Action item
Read the data below line by line and copy each one with "dining" in it.

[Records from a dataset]
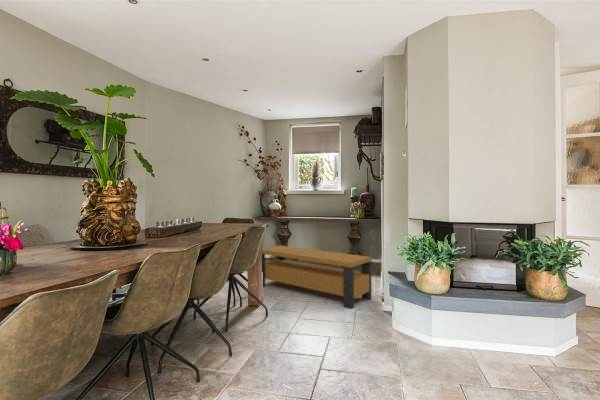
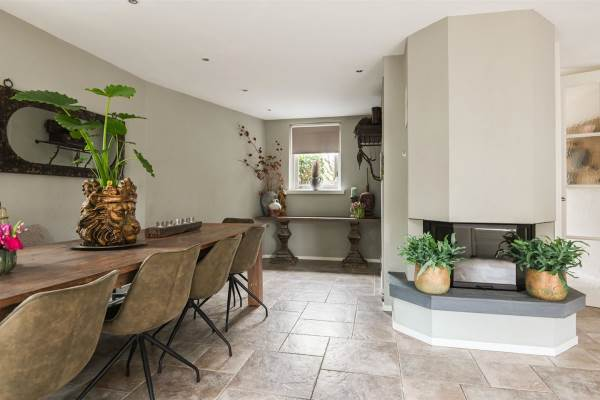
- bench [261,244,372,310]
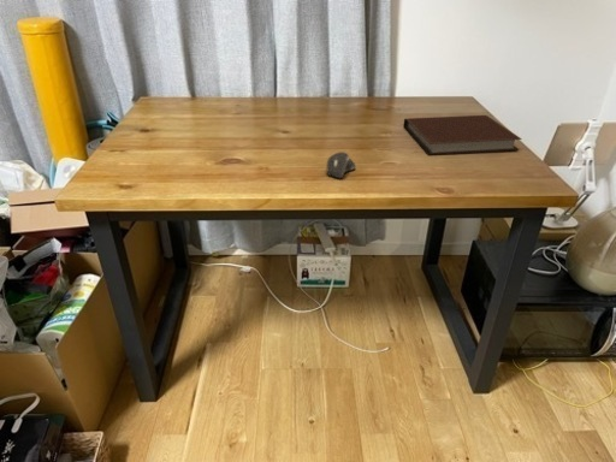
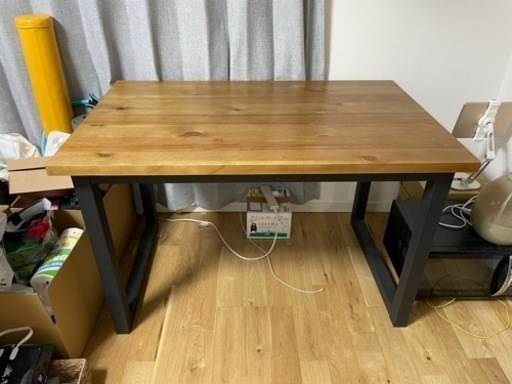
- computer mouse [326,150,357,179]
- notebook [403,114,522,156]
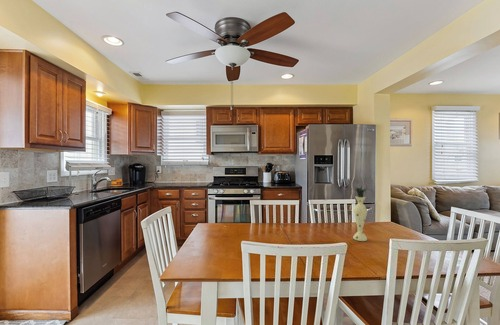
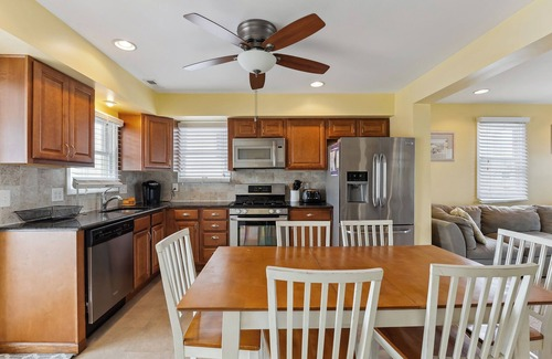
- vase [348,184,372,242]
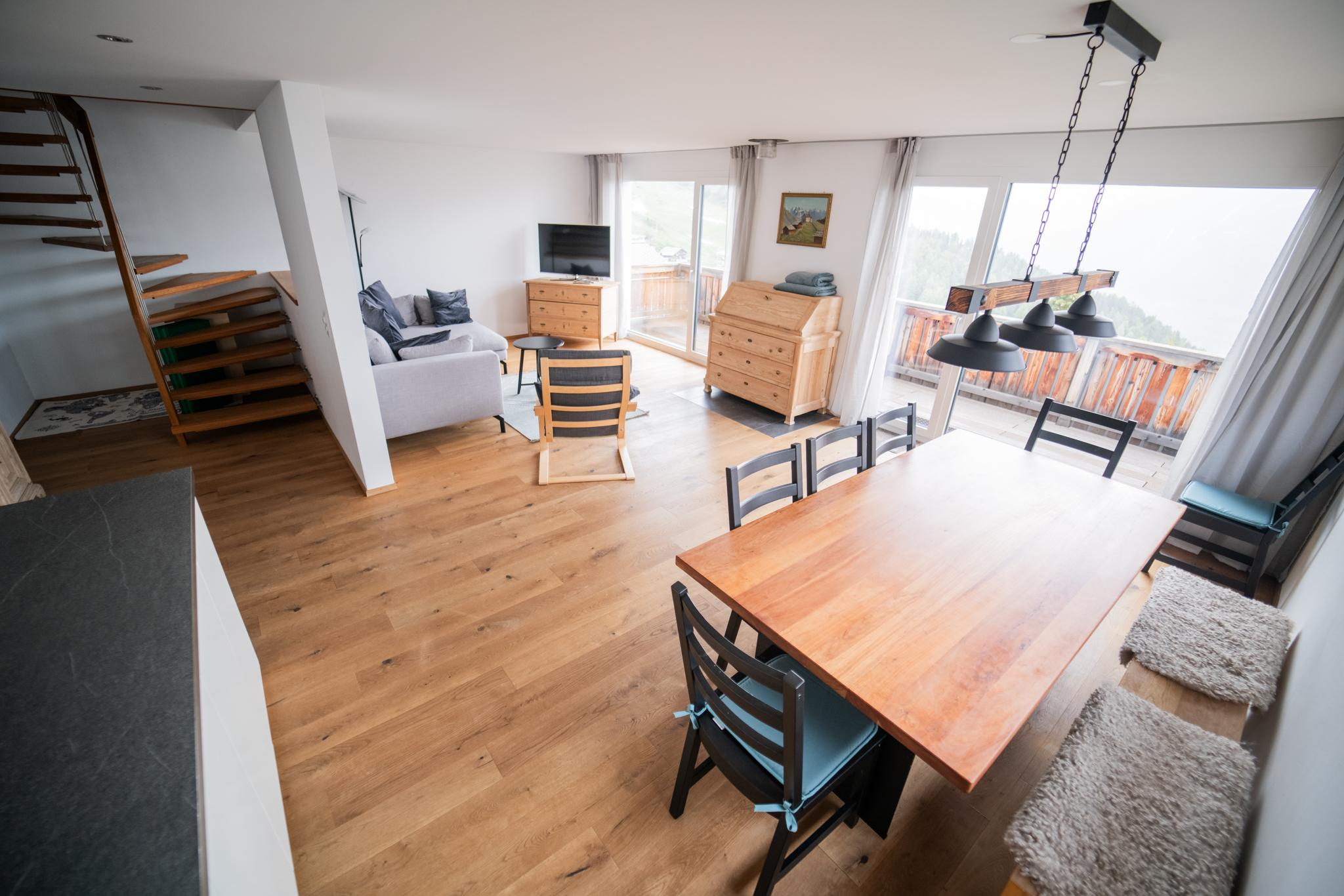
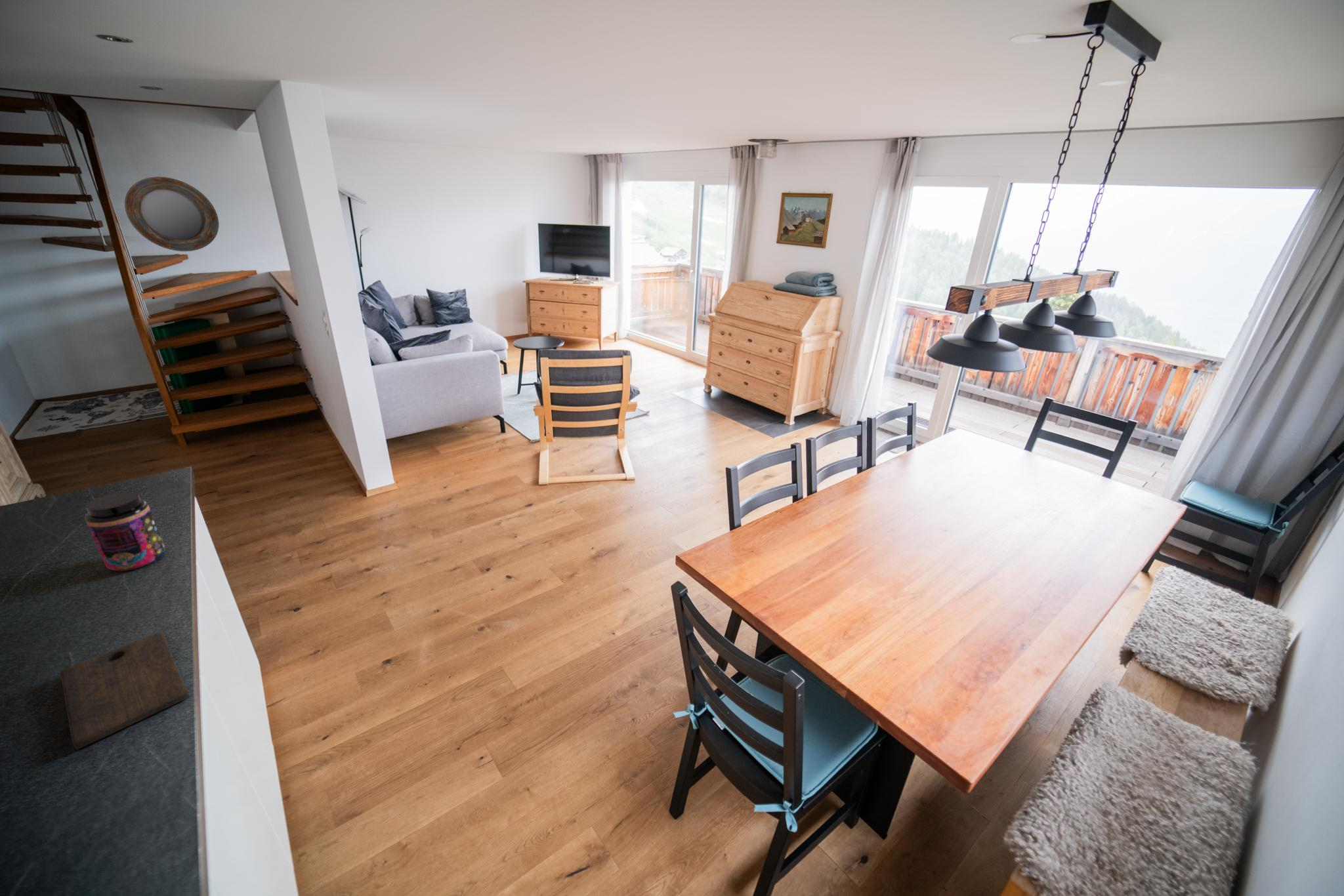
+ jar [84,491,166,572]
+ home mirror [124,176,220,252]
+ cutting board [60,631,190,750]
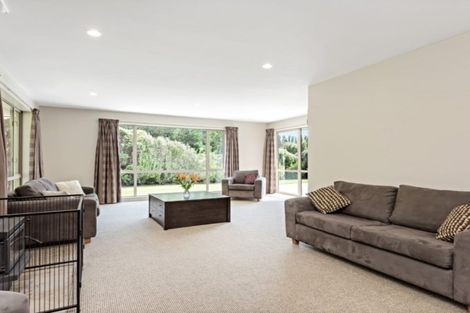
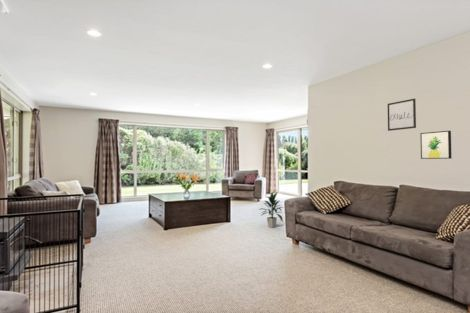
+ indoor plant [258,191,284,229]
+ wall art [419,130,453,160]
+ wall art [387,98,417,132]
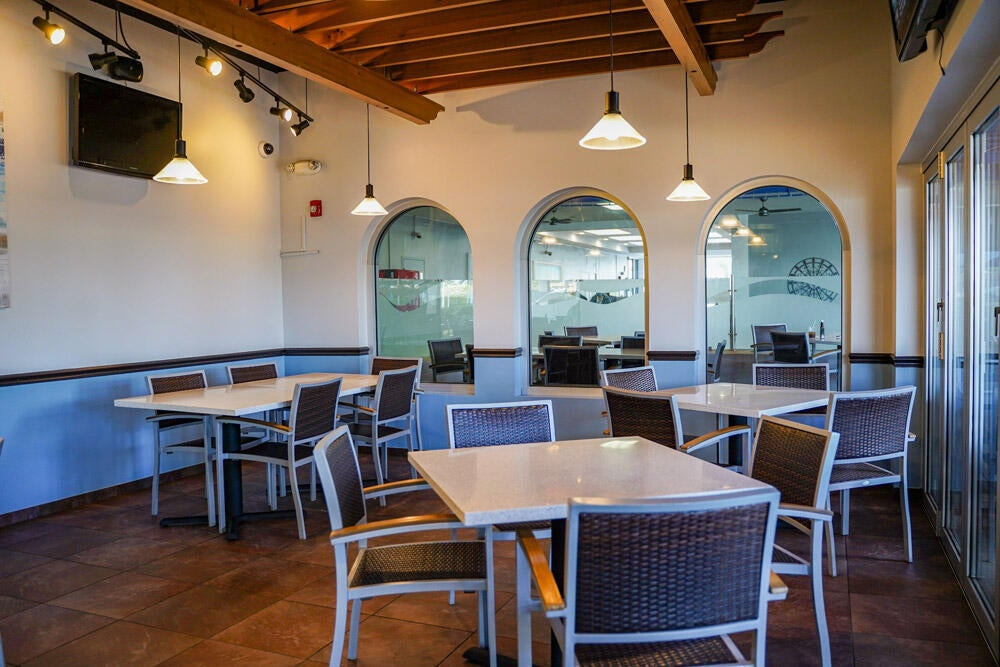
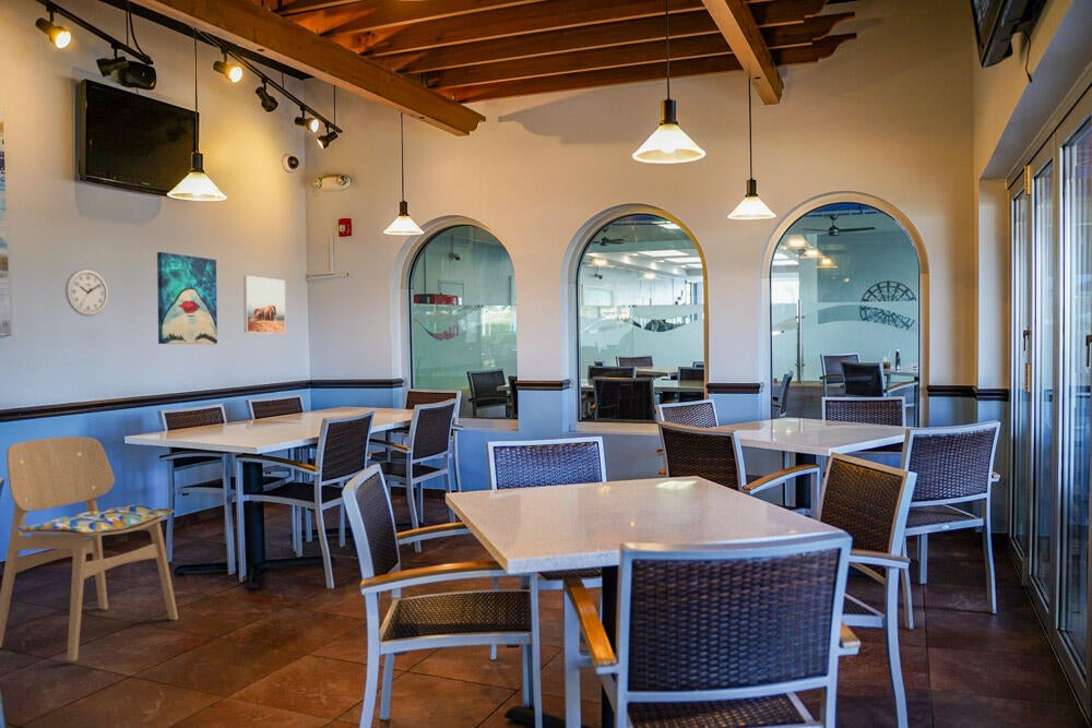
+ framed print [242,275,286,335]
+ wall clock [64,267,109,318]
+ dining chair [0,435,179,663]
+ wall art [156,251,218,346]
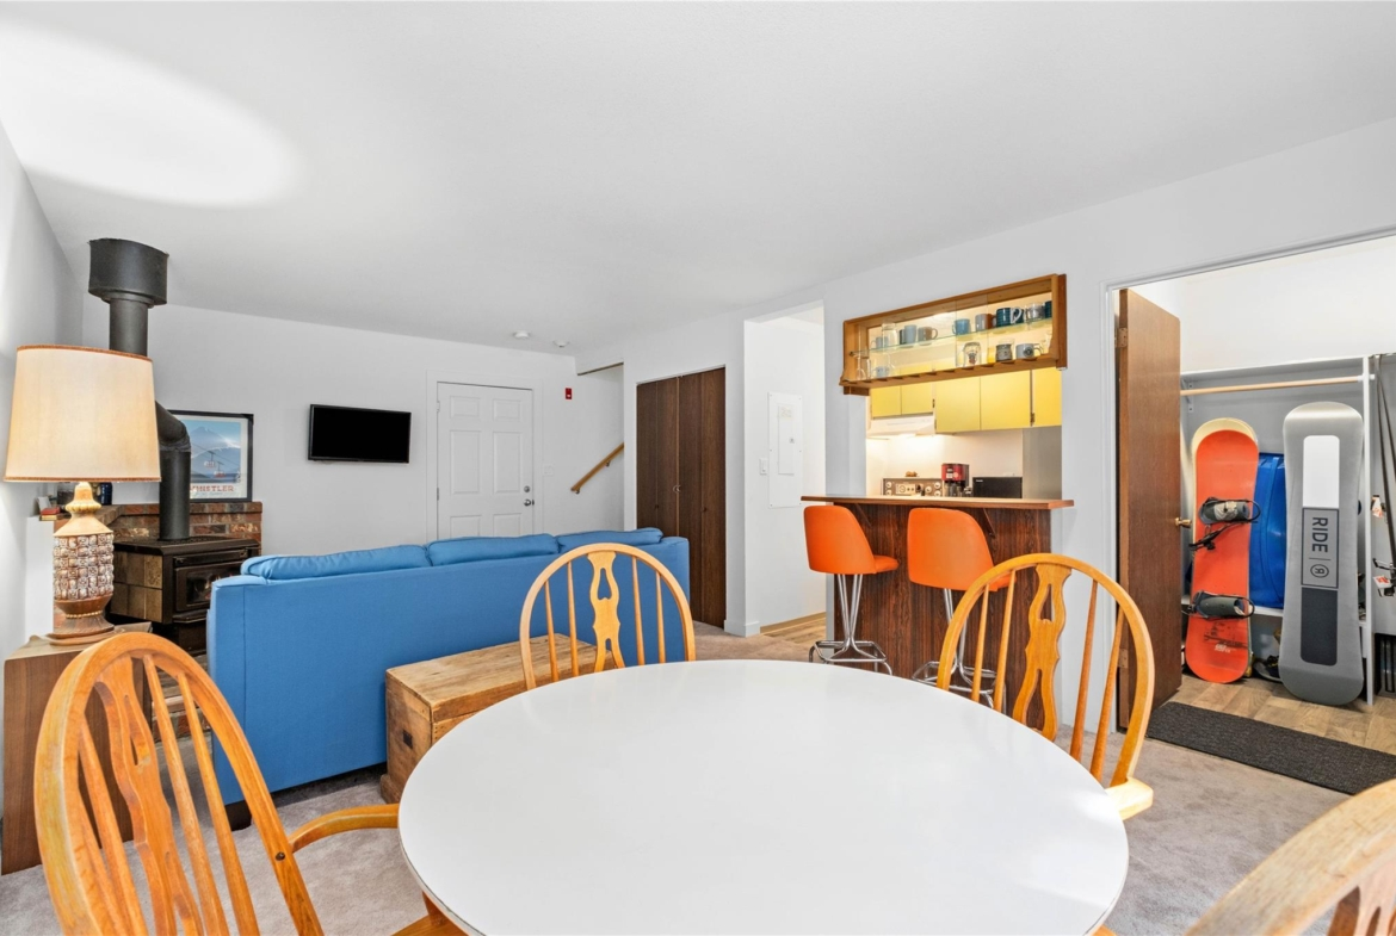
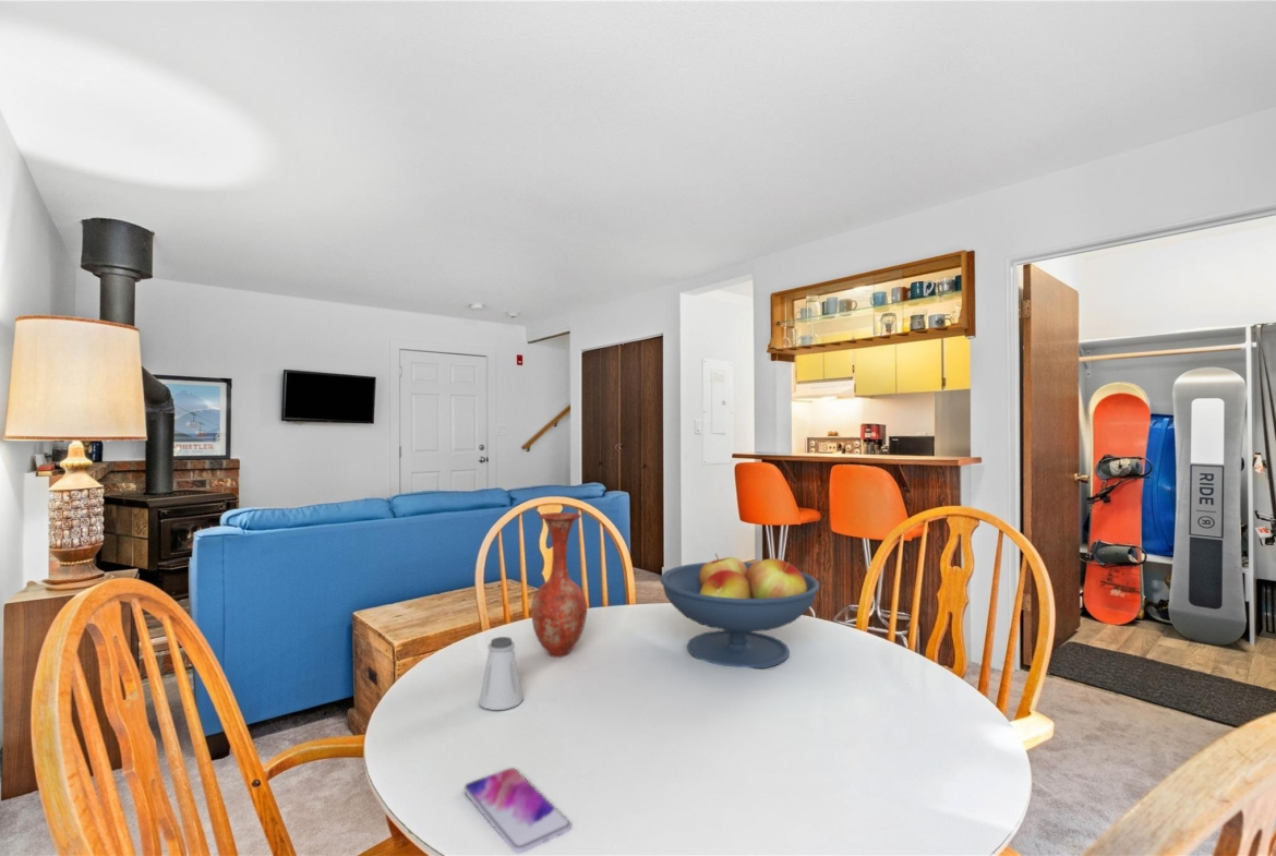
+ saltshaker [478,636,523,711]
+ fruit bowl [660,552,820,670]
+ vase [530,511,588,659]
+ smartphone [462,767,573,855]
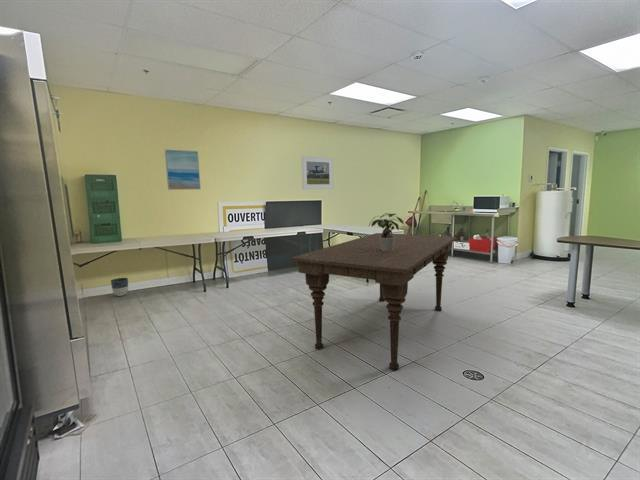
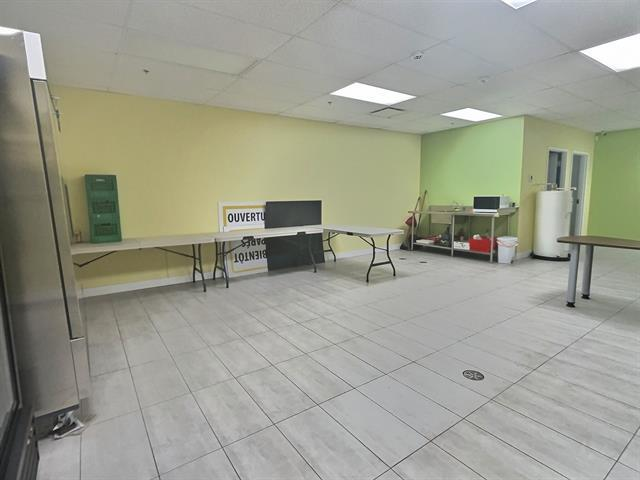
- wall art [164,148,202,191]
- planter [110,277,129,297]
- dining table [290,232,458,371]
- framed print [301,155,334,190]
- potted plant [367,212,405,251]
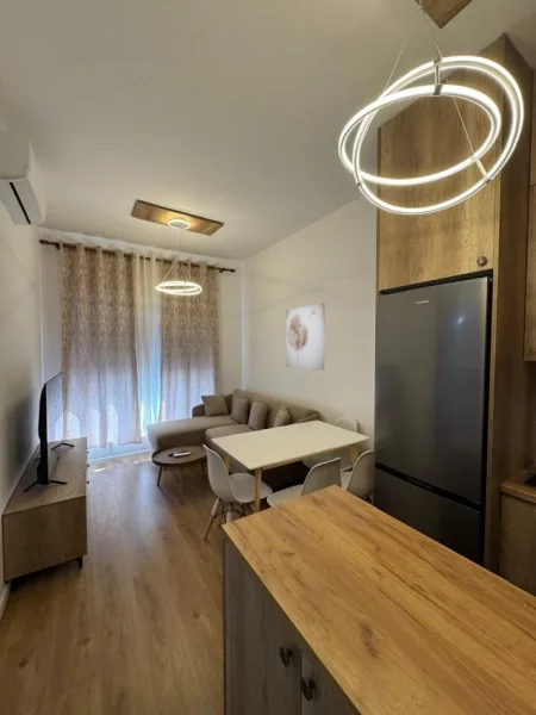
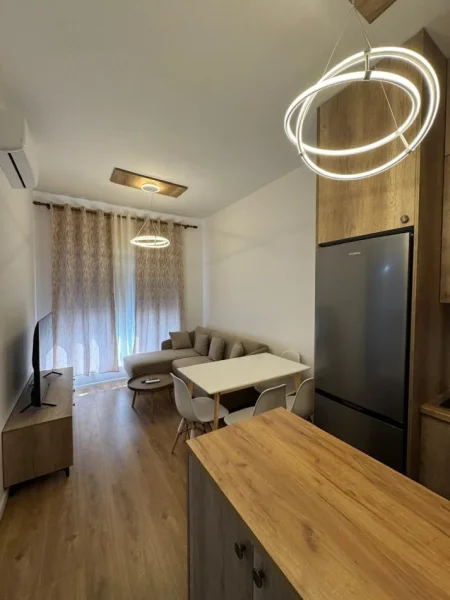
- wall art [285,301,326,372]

Written answer
+ dining chair [0,435,179,663]
- dining table [290,232,458,371]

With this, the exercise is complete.